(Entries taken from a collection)
· · · · ·
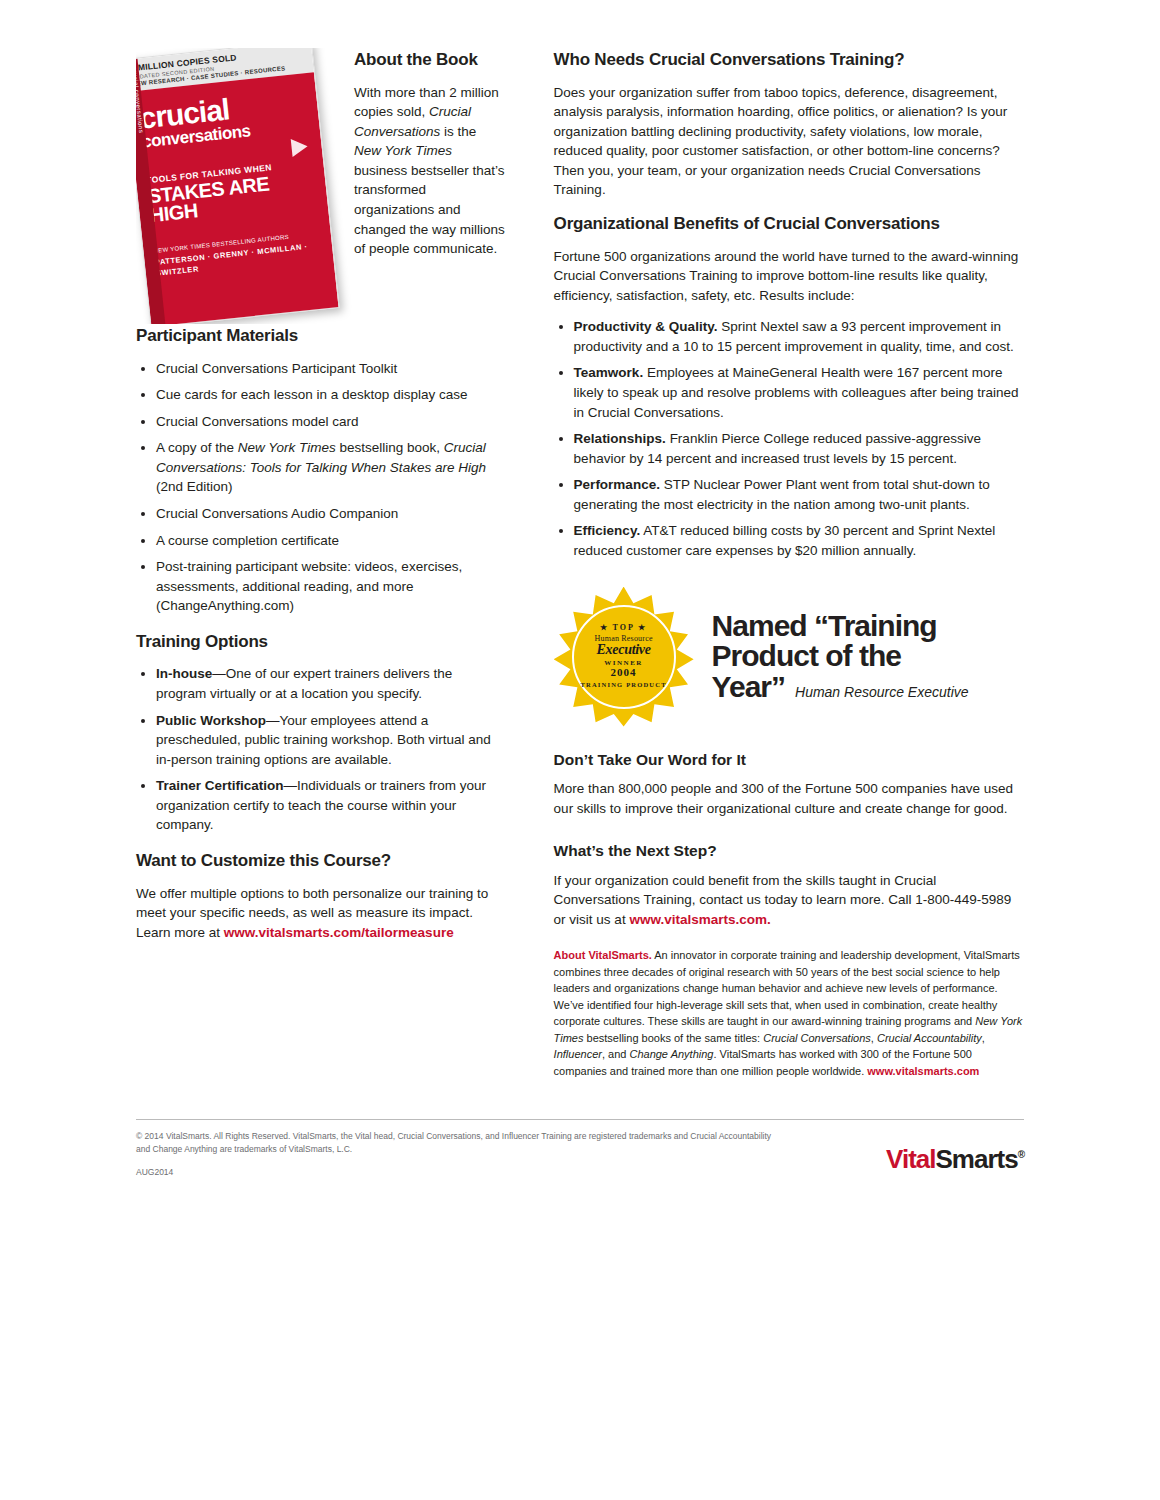2 MILLION COPIES SOLD
UPDATED SECOND EDITION
NEW RESEARCH · CASE STUDIES · RESOURCES
crucial conversations
crucialconversations
TOOLS FOR TALKING WHEN
STAKES ARE HIGH
NEW YORK TIMES BESTSELLING AUTHORS
PATTERSON · GRENNY · McMILLAN · SWITZLER
About the Book
With more than 2 million copies sold, Crucial Conversations is the New York Times business bestseller that’s transformed organizations and changed the way millions of people communicate.
Participant Materials
Crucial Conversations Participant Toolkit
Cue cards for each lesson in a desktop display case
Crucial Conversations model card
A copy of the New York Times bestselling book, Crucial Conversations: Tools for Talking When Stakes are High (2nd Edition)
Crucial Conversations Audio Companion
A course completion certificate
Post-training participant website: videos, exercises, assessments, additional reading, and more (ChangeAnything.com)
Training Options
In-house—One of our expert trainers delivers the program virtually or at a location you specify.
Public Workshop—Your employees attend a prescheduled, public training workshop. Both virtual and in-person training options are available.
Trainer Certification—Individuals or trainers from your organization certify to teach the course within your company.
Want to Customize this Course?
We offer multiple options to both personalize our training to meet your specific needs, as well as measure its impact. Learn more at www.vitalsmarts.com/tailormeasure
Who Needs Crucial Conversations Training?
Does your organization suffer from taboo topics, deference, disagreement, analysis paralysis, information hoarding, office politics, or alienation? Is your organization battling declining productivity, safety violations, low morale, reduced quality, poor customer satisfaction, or other bottom-line concerns? Then you, your team, or your organization needs Crucial Conversations Training.
Organizational Benefits of Crucial Conversations
Fortune 500 organizations around the world have turned to the award-winning Crucial Conversations Training to improve bottom-line results like quality, efficiency, satisfaction, safety, etc. Results include:
Productivity & Quality. Sprint Nextel saw a 93 percent improvement in productivity and a 10 to 15 percent improvement in quality, time, and cost.
Teamwork. Employees at MaineGeneral Health were 167 percent more likely to speak up and resolve problems with colleagues after being trained in Crucial Conversations.
Relationships. Franklin Pierce College reduced passive-aggressive behavior by 14 percent and increased trust levels by 15 percent.
Performance. STP Nuclear Power Plant went from total shut-down to generating the most electricity in the nation among two-unit plants.
Efficiency. AT&T reduced billing costs by 30 percent and Sprint Nextel reduced customer care expenses by $20 million annually.
★ TOP ★
Human Resource
Executive
WINNER
2004
TRAINING PRODUCT
Named “Training Product of the Year”Human Resource Executive
Don’t Take Our Word for It
More than 800,000 people and 300 of the Fortune 500 companies have used our skills to improve their organizational culture and create change for good.
What’s the Next Step?
If your organization could benefit from the skills taught in Crucial Conversations Training, contact us today to learn more. Call 1-800-449-5989 or visit us at www.vitalsmarts.com.
About VitalSmarts. An innovator in corporate training and leadership development, VitalSmarts combines three decades of original research with 50 years of the best social science to help leaders and organizations change human behavior and achieve new levels of performance. We’ve identified four high-leverage skill sets that, when used in combination, create healthy corporate cultures. These skills are taught in our award-winning training programs and New York Times bestselling books of the same titles: Crucial Conversations, Crucial Accountability, Influencer, and Change Anything. VitalSmarts has worked with 300 of the Fortune 500 companies and trained more than one million people worldwide. www.vitalsmarts.com
© 2014 VitalSmarts. All Rights Reserved. VitalSmarts, the Vital head, Crucial Conversations, and Influencer Training are registered trademarks and Crucial Accountability and Change Anything are trademarks of VitalSmarts, L.C.
AUG2014
Vital Smarts®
· · · · ·
Exercise objective
Keeping every character as it is, restate the lines above that run from the line with "Organizational Benefits of" through the line with "Fortune 500 organizations", both included, and nothing else.

Your solution
Organizational Benefits of Crucial Conversations
Fortune 500 organizations around the world have turned to the award-winning Crucial Conversations Training to improve bottom-line results like quality, efficiency, satisfaction, safety, etc. Results include:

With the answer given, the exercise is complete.